The Massachusetts Census of 1865 shows John McHugh and his children Anna B. and Henry, born in 1856, living with a Thompson family in Somerville. He is listed as a widow. Ellen, Patrick, and John are not accounted for in this census. The older two children would have been of an age to marry or just be on their own. However, John, born in 1851, would have been 14 years old and should have been listed with his family. Since no further records for Ellen, Patrick, or John have been found, it is quite possible that not all of the McHugh children lived to adulthood. Statistics show that disease, particularly cholera, was at that time rampant in the overcrowded Irish Communities: “The unsanitary conditions were breeding grounds for disease, particularly cholera. Sixty percent of Irish children born in Boston during this period didn’t live to see their sixth birthday. Adult Irish lived on average just six years after stepping off the boat onto American soil.” ii
The year 1865 also brought happiness into the life of John McHugh. On 22 Oct of that year he married a Rebecca McClain or McLee (records differ) who was also born in Ireland. The 1870 U.S. Census shows John and Rebecca McHugh living in Somerville with John’s son, Henry, who is now 14, and their children James, age 3, and Jane Rebecca who is 3/12 months. In 1880, John and Rebecca McHugh are still living in Somerville. James is now age 13 and Jane Rebecca is 10.

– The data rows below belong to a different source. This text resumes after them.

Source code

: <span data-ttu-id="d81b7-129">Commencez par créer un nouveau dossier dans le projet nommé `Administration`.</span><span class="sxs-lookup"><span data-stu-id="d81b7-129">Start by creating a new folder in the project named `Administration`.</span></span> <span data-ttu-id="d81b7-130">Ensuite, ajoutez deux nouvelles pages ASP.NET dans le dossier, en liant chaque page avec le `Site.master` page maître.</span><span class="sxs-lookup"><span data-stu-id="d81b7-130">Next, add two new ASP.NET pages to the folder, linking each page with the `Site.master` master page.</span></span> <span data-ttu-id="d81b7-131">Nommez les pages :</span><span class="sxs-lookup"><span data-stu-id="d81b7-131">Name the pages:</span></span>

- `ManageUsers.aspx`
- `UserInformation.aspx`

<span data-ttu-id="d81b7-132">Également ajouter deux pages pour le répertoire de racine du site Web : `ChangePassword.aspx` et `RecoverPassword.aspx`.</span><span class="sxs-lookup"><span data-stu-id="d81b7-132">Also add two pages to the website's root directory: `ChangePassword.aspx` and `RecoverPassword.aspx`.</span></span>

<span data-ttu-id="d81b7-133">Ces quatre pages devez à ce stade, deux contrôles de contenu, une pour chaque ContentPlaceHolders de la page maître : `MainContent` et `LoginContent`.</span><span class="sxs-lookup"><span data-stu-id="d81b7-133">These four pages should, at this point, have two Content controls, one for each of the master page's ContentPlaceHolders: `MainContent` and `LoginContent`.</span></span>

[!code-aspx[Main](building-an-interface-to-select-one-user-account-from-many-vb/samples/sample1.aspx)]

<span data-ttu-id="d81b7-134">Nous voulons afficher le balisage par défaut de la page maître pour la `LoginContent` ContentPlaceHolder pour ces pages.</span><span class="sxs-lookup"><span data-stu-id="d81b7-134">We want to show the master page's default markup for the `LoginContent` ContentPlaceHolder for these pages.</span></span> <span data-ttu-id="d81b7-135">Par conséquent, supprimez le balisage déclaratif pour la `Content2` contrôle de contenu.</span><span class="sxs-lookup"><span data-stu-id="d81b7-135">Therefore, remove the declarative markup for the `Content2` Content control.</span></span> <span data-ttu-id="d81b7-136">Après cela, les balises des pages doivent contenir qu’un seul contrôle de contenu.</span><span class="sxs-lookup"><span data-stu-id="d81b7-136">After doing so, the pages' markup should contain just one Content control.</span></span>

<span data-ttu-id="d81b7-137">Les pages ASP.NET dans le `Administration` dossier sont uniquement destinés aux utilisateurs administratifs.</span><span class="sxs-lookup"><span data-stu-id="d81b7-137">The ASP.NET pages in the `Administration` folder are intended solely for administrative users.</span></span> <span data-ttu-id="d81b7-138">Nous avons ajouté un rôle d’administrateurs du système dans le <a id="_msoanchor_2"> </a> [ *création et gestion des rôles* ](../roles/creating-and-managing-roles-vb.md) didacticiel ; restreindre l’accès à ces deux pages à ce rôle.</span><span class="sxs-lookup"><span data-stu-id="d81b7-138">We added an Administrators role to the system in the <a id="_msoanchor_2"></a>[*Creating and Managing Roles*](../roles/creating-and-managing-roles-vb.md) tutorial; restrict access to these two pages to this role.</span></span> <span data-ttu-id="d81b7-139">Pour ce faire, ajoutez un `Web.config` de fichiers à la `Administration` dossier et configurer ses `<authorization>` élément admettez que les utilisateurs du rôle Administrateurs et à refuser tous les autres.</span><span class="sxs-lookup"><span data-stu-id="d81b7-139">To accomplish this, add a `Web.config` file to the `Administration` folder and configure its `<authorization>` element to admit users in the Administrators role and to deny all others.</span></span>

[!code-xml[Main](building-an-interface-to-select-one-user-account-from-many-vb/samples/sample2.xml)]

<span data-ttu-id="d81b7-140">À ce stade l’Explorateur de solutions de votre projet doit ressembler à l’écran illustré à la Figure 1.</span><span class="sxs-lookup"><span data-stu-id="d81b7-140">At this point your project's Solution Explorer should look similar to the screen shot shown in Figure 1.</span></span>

Somerville Civil War Monument
John McHugh fit none of the common stereotypes the “native Bostonians” had of the Irish. Instead, he was quite the opposite–literate, courageous, industrious, and patriotic. Although the Irish played a major role in the Union’s defeat of the Confederates during the Civil War, for many their position in Boston society remained exactly as it was before the War began. In the 1870’s and 1880’s most Irish were still living in the slums. John McHugh was an exception. According to the 1880 U.S. Census, he owned his home valued at $800.00, and his personal worth was estimated at $100.00. He was one of few in Somerville who could make that claim. John McHugh died on 31 May 1889, and his widow, Rebecca, filed for his Civil War pension on 6 Sep 1890. The search for John McHugh has been long and is by no means complete. While his daughter, Bridget/Anna Beatrice may have wanted to hide her Irish roots, it is my hope that future generations will take pride in their heritage and their ancestor John McHugh–an Irishman from County Leitrim who became a true American patriot.
i Salisbury Confederate Prison Association. 2002-2015. Their website
ii “Gone to America.” The History Place.” 2000. Their website
3 Somerville Public Library, 79 Highland Ave., Milk Row Cenetery, MA. (A statue of a Union Soldier followed by an angel carrying and American Flag. Honors all military personnel who fought in the war.)